Sunday, December 02, 2007
Birthdays are always a BIG thing in my family.
Big as in piously, religiously, humongously BIG.
Every since I can remember, we have managed to celebrate every one of our birthdays, be it a big sumptuous dinner at a favourite restaurant, a holiday get-away, a chalet celebration, or just the normal home birthdays, cake, candles and pressies included which are more often than not, surprises for the particular birthday boy/girl/parent.
you might think at some point since it occurs every year we would not be surprised anymore and expect it, yes...??? WRONG.
2 years back, I got back home more than a week or 2 after my birthdate.
BUT.
I still walked into my bedroom - lugagges and all - lit with candles, complete with hanging birthday posters on my windowsill and bookracks.
And of course, the cake plus candles, and a beaming Raze trying 100ways to get that look on my face on his cam.
SURPRISED, i so was.
I cannot remember a time in my childhood and even throughout my teens, that my birthday wasn't celebrated.
I don't think it ever was forgotten.
by friends maybe.
by boyfriends, sometimes.
but never by them.
I have never forgotten any of theirs either, and as I took over Mom's role of being the main organizer (tasks included being reminding everyone each date thats coming... setting up venue of celebration, method of surprise etc... HARD job, okay???) of such celebrations, I learn the further importance of celebrating one's birthday with close ones around....

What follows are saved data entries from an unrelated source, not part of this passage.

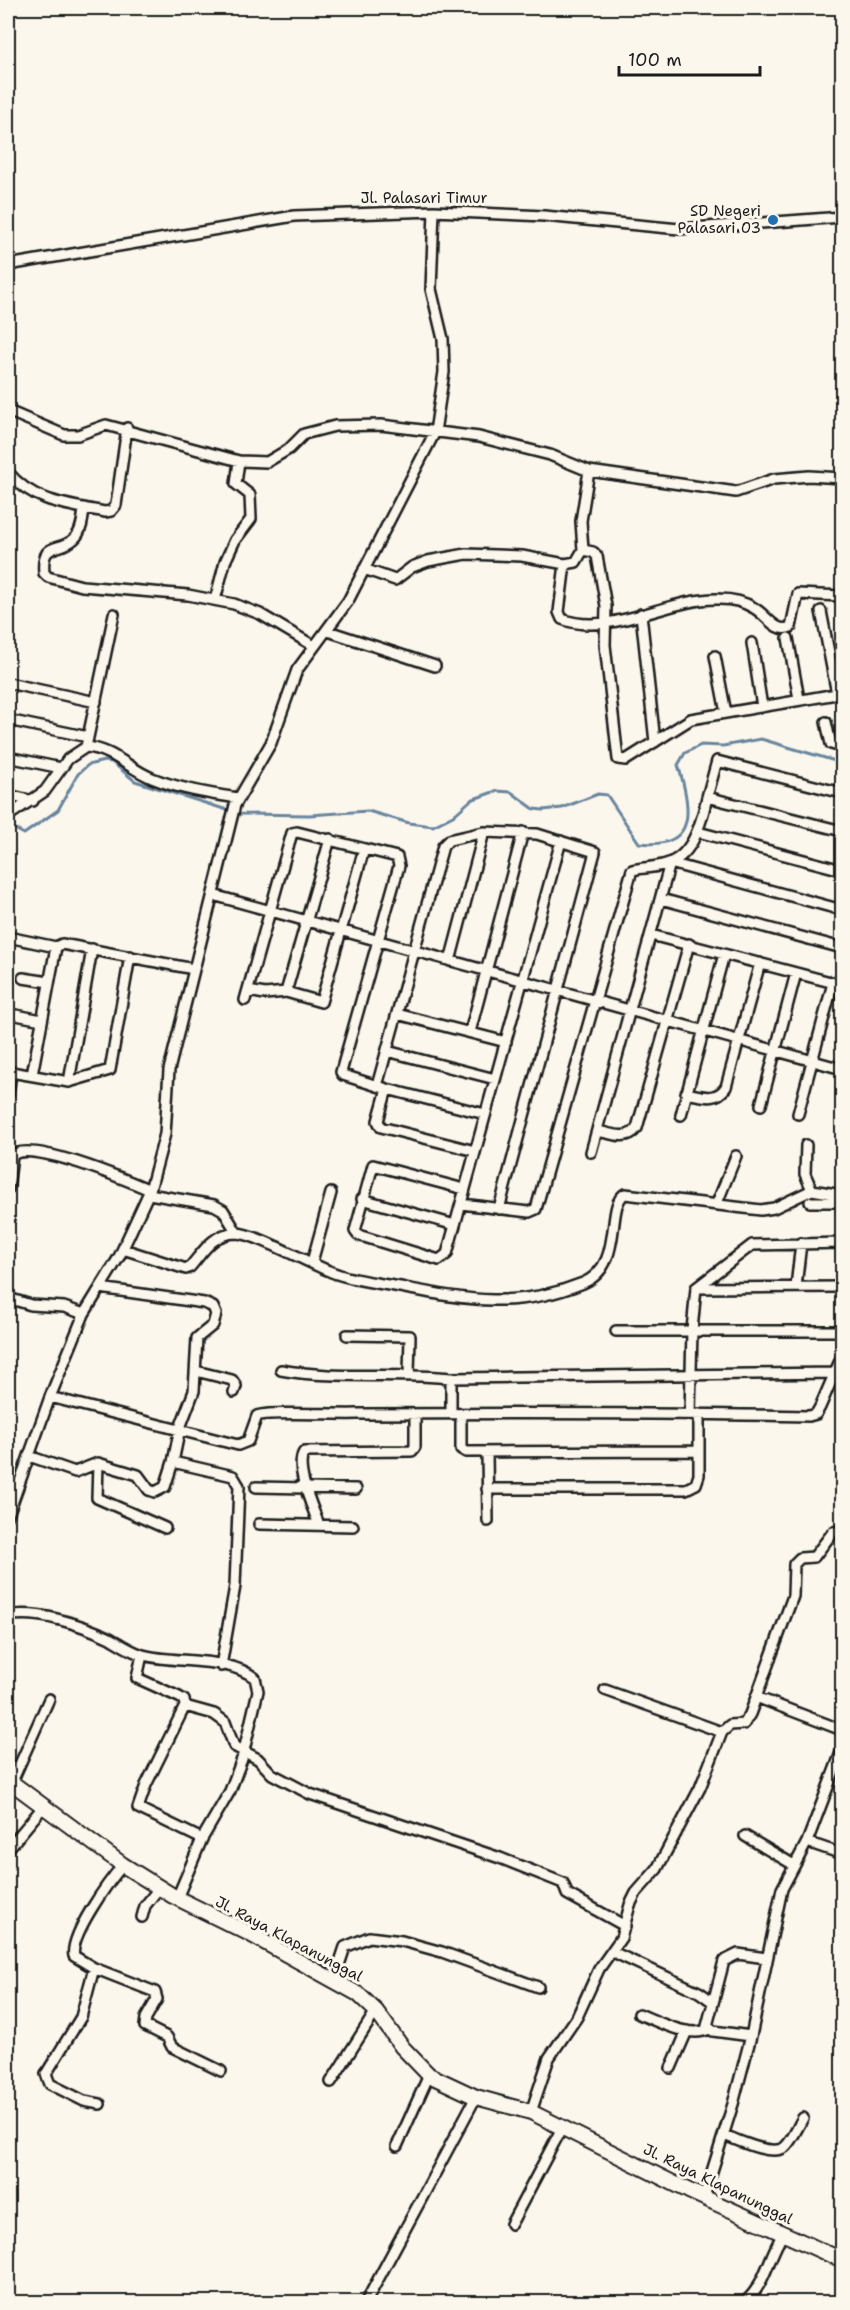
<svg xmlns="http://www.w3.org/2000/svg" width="850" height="2310" viewBox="0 0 850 2310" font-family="'Shantell Sans',sans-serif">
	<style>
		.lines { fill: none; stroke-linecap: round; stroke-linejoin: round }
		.stream { stroke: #68859f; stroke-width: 3 }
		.street-casing { stroke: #1c1c1c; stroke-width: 14 }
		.secondary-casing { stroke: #1c1c1c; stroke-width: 18 }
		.street { stroke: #fbf7ec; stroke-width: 9 }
		.secondary { stroke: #fbf7ec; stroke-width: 14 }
		.poi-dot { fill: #1f6fb2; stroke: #fbf7ec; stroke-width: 2 }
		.labels { text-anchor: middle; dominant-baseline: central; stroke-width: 6; stroke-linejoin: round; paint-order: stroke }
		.street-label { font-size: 15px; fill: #1c1c1c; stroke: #fbf7ec }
		.poi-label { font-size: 15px; fill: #1c1c1c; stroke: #fbf7ec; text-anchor: end }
	</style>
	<rect width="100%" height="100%" fill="#fbf7ec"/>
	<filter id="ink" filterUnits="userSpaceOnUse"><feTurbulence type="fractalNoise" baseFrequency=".0167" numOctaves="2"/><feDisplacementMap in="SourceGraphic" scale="12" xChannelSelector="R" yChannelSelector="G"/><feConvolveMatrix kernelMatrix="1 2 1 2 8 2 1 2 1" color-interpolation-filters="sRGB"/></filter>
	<g filter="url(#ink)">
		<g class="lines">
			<path class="stream" d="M 8,825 L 24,834 L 58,810 L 78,774 L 88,765 L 104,761 L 112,762 L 135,781 L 240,814 L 309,815 L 368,811 L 409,823 L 433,826 L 453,816 L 471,800 L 496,791 L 511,792 L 534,809 L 543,810 L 562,808 L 598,794 L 607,795 L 639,843 C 699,850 691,806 678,765 L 685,753 L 701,745 L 723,746 L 761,739 L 842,763"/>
			<g class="street-casing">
				<path id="street" d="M 8,265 L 294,216 L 434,211 L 544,216 L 679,229 L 842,217
					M 8,411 L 64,435 L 78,435 L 106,425 L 239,461 L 267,462 L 289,449 L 304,434 L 335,426 L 381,425 L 479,437 L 550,455 L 589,471 L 736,492 L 774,479 L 809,476 L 842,478
					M 8,472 C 32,502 68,505 105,512 L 111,511 L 116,505 L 127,428
					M 84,508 C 83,518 82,532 74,539 C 59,553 41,540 44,573 L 48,577 L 82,586 L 188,595 L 234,604 L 260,614 L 314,646
					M 583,550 L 593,552 L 597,556 L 606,606 L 605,645 L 618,759 L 626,760 L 691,719 L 842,693
					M 565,564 L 559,612 L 562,619 C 610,638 670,597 719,599 C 731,599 743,601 754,608 C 767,615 775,634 791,627 L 798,594 L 842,596
					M 364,569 L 395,580 L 412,567 L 428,561 L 466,554 L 522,556 L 565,564 L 576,562 L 583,550 L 581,521 L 589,471
					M 215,600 L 225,562 L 235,540 L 251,519 L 250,495 L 236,484 L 239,461
					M 821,611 L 837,694
					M 641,614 L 655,742
					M 328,631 L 435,666
					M 788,638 L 799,699
					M 752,643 L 762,707
					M 715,656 L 726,713
					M 8,683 L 96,702
					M 8,720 L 88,737
					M 826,722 L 831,744 L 842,747
					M 86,747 L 114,614
					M 8,757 L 61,768
					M 8,795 L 33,801
					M 707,797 L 717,761 L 842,793
					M 8,816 L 45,791 L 68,759 L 86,747 C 113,749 129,769 152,778 C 179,789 210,794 238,798
					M 698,832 L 842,870
					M 213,895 L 842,1069
					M 661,899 L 842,948
					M 651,935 L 842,985
					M 8,937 L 56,947
					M 450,961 L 484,832 L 537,834 L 595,852 L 499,1209
					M 23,978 L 49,982
					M 248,991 L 265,994 L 286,992 L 321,1002 L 364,849
					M 286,992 L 330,839
					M 245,1000 L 292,833 L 297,832 L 397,857 L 399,866 L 341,1072 L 343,1075 L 387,1089 L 378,1121 L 381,1127 L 475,1151
					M 397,1014 L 506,1042
					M 16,1015 L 42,1020
					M 470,1032 L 523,832
					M 387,1051 L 495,1079
					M 32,1075 L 56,947 L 62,944 L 194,969
					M 69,1082 L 92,949
					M 377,1086 L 443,846 L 449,840 L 484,832
					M 387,1089 L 485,1114
					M 686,1093 C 702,1096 716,1102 726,1087 L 760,963
					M 8,1095 L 11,1072 L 69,1082 L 110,1070 L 130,956
					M 761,1105 L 796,973
					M 798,1114 L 833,983
					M 681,1115 L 724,954
					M 598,1131 C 612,1134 627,1141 637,1128 L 689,944
					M 806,1145 L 805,1174 L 812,1190
					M 591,1152 L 670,863 L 842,910
					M 8,1189 L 12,1156 C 28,1138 129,1181 150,1190
					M 464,1189 L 373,1165 L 355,1231 L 358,1235 L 439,1260 L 447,1254 L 561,841
					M 149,1194 L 214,1205 L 223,1210 L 237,1233
					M 362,1199 L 455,1225
					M 810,1202 L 842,1202
					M 717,1203 L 736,1156
					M 461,1204 L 529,1212 L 536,1209 L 632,870 C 644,867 657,868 669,863 C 694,854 702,820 707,797 L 842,831
					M 123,1249 L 186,1269 L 190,1267 C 203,1252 213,1233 236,1233 C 259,1234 312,1266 337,1274 C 357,1281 379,1283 400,1287 C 468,1300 516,1310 583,1283 C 625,1266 605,1205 625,1194 L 761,1210 L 774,1208 L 812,1190 L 842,1195
					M 312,1262 L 331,1193
					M 796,1287 L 801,1243
					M 100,1288 L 204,1303 L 213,1307 L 216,1314 L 213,1325 L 197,1338 L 194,1391 L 180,1428 L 173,1462 L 233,1476 L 239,1486 L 235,1586 L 221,1666
					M 696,1288 L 842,1287
					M 8,1298 L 31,1305 L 64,1307 L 84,1314
					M 616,1331 L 842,1331
					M 347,1335 L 410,1336 L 409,1374
					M 281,1370 C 336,1380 394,1372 451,1378 L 835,1373
					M 196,1371 L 232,1380 L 236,1386 L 234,1392
					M 451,1378 L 451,1413
					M 50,1397 L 238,1445 L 248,1441 L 257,1416 C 267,1411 339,1415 357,1414 C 507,1413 658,1413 809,1416 L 816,1414 L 820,1407 L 842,1356
					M 461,1414 L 461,1449 L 466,1452 L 698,1451
					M 690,1414 L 692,1330 L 696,1288 L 752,1245 L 842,1243
					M 487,1453 L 488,1521
					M 29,1456 L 75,1472 L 98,1463 L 138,1475 L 149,1490 L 155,1492 L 165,1487 L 173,1462
					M 98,1463 L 97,1498 L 165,1528
					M 256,1487 L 356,1489
					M 487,1489 L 686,1489 L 696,1484 L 699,1475 L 699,1414
					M 8,1515 L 50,1397 L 84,1314 L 119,1257 L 150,1190 L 165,1134 L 169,1070 L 235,805 L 271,743 L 297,670 L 348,601 L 435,432 L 444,372 L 443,339 L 431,289 L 434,211
					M 259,1524 L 353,1526
					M 319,1525 C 313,1508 294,1468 304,1452 L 412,1451 L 415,1447 L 415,1414
					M 8,1616 C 38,1610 83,1625 110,1638 C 120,1644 132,1652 143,1655 C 176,1664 227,1656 255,1678 L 258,1691 L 242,1759 L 230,1791 L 202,1839 L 177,1898
					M 142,1655 L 137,1678 L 179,1697 L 184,1700 L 185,1706 L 146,1785 L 138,1808 L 202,1839
					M 605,1690 L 722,1732
					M 756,1697 L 842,1730
					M 185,1706 L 214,1714 L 225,1722 L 234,1746 L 258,1759 L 272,1774 L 310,1794 L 500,1858 L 563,1883 L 567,1894 L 625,1926
					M 11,1784 L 49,1699
					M 745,1836 L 794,1865
					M 807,1842 L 842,1854
					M 8,1849 L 43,1807
					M 142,1917 L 145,1906 L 159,1888
					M 613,1952 L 699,1992 L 713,2002
					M 94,1968 L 155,1992 L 157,1999 L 146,2018 L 145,2026 L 167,2037 L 172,2047 L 221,2071
					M 334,1980 L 345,1947 L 369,1937 L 402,1941 L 442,1952 L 538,1987
					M 639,2014 C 657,2021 690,2039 709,2029
					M 751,2036 L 713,2031 L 707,2026 L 724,1961 L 738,1954 L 766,1958
					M 671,2068 L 687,2031
					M 331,2082 L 376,2011
					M 100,2104 L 84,2101 L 50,2084 L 46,2074 L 81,2017 L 94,1968 L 74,1956 C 69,1936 109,1881 123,1865
					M 531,2112 L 549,2058 L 577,2017 L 599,1969 L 621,1938 L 630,1905 L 636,1893 L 657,1869 L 700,1788 L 722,1732 L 730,1725 L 744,1724 L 750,1714 L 793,1596 L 794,1564 L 800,1558 L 814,1557 L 833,1532 L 842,1531
					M 724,2135 C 737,2140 772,2157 785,2147 C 792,2141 798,2126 803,2118
					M 397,2146 L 429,2075
					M 704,2197 L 733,2104 L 751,2036 L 782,1889 L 807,1842 L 842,1750
					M 511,2224 L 563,2126
					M 366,2302 L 476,2097
					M 745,2302 C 766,2284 768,2257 783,2234"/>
			</g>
			<g class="secondary-casing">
				<path id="secondary" d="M 8,1780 L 123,1865 L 173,1896 L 248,1933 L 358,1994 L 376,2011 L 402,2047 L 429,2075 L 476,2097 L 531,2112 L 689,2191 L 842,2260"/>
			</g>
			<use href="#street" class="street"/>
			<use href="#secondary" class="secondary"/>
		</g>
	</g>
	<circle class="poi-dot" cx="773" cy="220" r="6"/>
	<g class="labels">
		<g class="street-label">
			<text x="424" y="198">Jl. Palasari Timur</text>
			<text transform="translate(289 1939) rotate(28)">Jl. Raya Klapanunggal</text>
			<text transform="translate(718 2184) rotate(26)">Jl. Raya Klapanunggal</text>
		</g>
		<g class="poi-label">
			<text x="761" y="211">SD Negeri<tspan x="761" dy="17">Palasari 03</tspan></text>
		</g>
	</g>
	<rect width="850" height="2310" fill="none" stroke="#fbf7ec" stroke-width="30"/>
	<rect x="15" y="15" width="820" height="2280" fill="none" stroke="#1c1c1c" stroke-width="2" filter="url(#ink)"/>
	<path d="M619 66v9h141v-9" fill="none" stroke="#1c1c1c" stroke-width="3"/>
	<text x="628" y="66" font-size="18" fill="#1c1c1c" stroke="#fbf7ec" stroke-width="4.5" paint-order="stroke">100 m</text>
</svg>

Cos this is one of those very minimal times that I absolutely do regret not being at home and having them around me, gathered in an excited circle (sometimes complete with party hats and kiddy whistles courtesy of the kids) with those silly expectant faces willing me to make my wish and blow out those candles.
Its also one of those ultra minimal times that I feel like crying when I think of them being back home and me being so far away.
And you Ned, you just added to my already drama-keling evening of trying not to cry and get the next flight/boat/ship/sampan home just for this day.
http://dreamgirlie.multiply.com/journal/item/106/Dah_tua_lah_Ja.
tsk tsk.
I am getting emotional, I am. Being 26 doesnt agree with me.
Thank you loves, for all 15 or more of your texts that came through right about midnight Singapore time and all your funny and some less funny (points at Raze) birthday wishes.
Thank you Ned, for your kinda-lesbian inspired blog entry for my 26th.
If I close my eyes just hard enough and imagine, it feels like as though I have all of you right with me on my birthday.
Thank you.
P.S: Also to a certain Capt H, for actually remembering AND reminding me I am now closer to 3-0 (even if it was more thanks to Mr Bill Gates!).
:)
Needless to say, This is 1 family tradition that I will persevere to keep with my kids and grandkids to come.
Even if I would need the aid of calendars to keep me remembering dates as I grow older.
Oh, no need for calendars now, let's not forget the electronic organizer that one you nice brothers of mine have kindly VOLUNTEERED to present me with once I got back home, yes?